New York University Law Review, Vol. 73, p. 1791, 1998
Posted: 7 Feb 1999
A few years ago, Professor Bruce Ackerman and I wrote an article defending the constitutionality of the so-called congressional-executive agreement -- under which Congress approves international agreements, such as NAFTA and the WTO, by simple majority votes in both Houses. Under the procedure specified in Article II, Section 2, in contrast, treaties must be submitted to the Senate for two-thirds advice and consent. We argued that the decisive shift from traditional isolationism to internationalism during the World War II years provided the grounding in popular sovereignty for a transformation in the meaning of the Treaty Clause. Contrary to conventional wisdom, practice during the first 150 years supported only an exclusive reading of the text; the non-exclusive reading became accepted only after 1945. We also claimed that the text itself is indeterminate.

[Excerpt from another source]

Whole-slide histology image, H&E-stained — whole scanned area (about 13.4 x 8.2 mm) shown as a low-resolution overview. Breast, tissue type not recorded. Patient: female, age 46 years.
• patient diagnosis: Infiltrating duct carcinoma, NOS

In response, Professor Laurence Tribe sharply criticized this latter claim. According to Professor Tribe, our conclusion could only be reached by application of dangerous "free-form" methods of constitutional interpretation, which undermine the ability of the text to constrain government. In his view, constitutional interpretation, at least as to "architectural" provisions, should be based strictly on the original meaning of the text. To illustrate his own "topological" method of interpretation, he developed an elaborate set of textual arguments in support of the claim that there is only one plausible interpretation of the text -- the Treaty Clause is exclusive and rules out the congressional-executive agreement.

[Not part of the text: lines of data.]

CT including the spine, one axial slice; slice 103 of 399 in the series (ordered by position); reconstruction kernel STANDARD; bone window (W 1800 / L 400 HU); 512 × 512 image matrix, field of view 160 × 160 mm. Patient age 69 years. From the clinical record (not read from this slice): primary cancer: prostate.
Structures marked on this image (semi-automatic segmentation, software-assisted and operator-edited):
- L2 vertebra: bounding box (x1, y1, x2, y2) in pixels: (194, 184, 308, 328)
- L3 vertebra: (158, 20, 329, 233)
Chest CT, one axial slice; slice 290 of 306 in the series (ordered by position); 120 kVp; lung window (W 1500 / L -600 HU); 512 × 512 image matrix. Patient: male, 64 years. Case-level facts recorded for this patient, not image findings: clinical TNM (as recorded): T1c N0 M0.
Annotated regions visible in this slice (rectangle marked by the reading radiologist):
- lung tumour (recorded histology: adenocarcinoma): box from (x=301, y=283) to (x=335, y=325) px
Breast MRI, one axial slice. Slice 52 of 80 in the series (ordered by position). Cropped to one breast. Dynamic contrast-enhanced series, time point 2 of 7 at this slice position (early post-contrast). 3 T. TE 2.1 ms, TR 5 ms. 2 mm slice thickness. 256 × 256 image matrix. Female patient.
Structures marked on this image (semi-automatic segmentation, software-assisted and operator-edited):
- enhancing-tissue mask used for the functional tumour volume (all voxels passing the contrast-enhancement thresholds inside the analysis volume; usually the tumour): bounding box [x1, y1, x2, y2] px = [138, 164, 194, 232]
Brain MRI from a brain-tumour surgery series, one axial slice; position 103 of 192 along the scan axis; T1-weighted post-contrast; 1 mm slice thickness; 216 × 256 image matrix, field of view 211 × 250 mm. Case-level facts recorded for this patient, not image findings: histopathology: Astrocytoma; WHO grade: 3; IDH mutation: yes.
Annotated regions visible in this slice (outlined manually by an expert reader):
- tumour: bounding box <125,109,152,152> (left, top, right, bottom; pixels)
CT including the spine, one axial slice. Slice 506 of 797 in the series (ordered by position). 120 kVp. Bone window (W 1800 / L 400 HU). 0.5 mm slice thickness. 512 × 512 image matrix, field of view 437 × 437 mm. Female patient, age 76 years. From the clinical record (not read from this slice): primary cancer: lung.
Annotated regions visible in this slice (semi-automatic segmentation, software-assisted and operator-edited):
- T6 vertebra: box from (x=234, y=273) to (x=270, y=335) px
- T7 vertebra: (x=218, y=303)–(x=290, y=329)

I now respond to Professor Tribe's surprising turn toward textualism and seek to demonstrate that the text itself cannot render a singularly persuasive construction of the Treaty Clause. The text is, as Professor Ackerman and I contended, ultimately indeterminate. I analyze each of Professor Tribe's elaborate textual arguments to demonstrate by illustration that textualism is just as open to manipulation as the interpretive methodologies he criticizes and, given the pervasive ambiguities in the text, is generally incapable of yielding unique objective resolutions to constitutional disputes. Only by systematically ignoring equally plausible formalist counter-arguments was Professor Tribe able to reach his favored reading of the Treaty Clause. In my view, Professor Tribe's article reflects free-formism in its most paradoxical form: free-form formalism.
Notes: This is a description of the article and is not the actual abstract.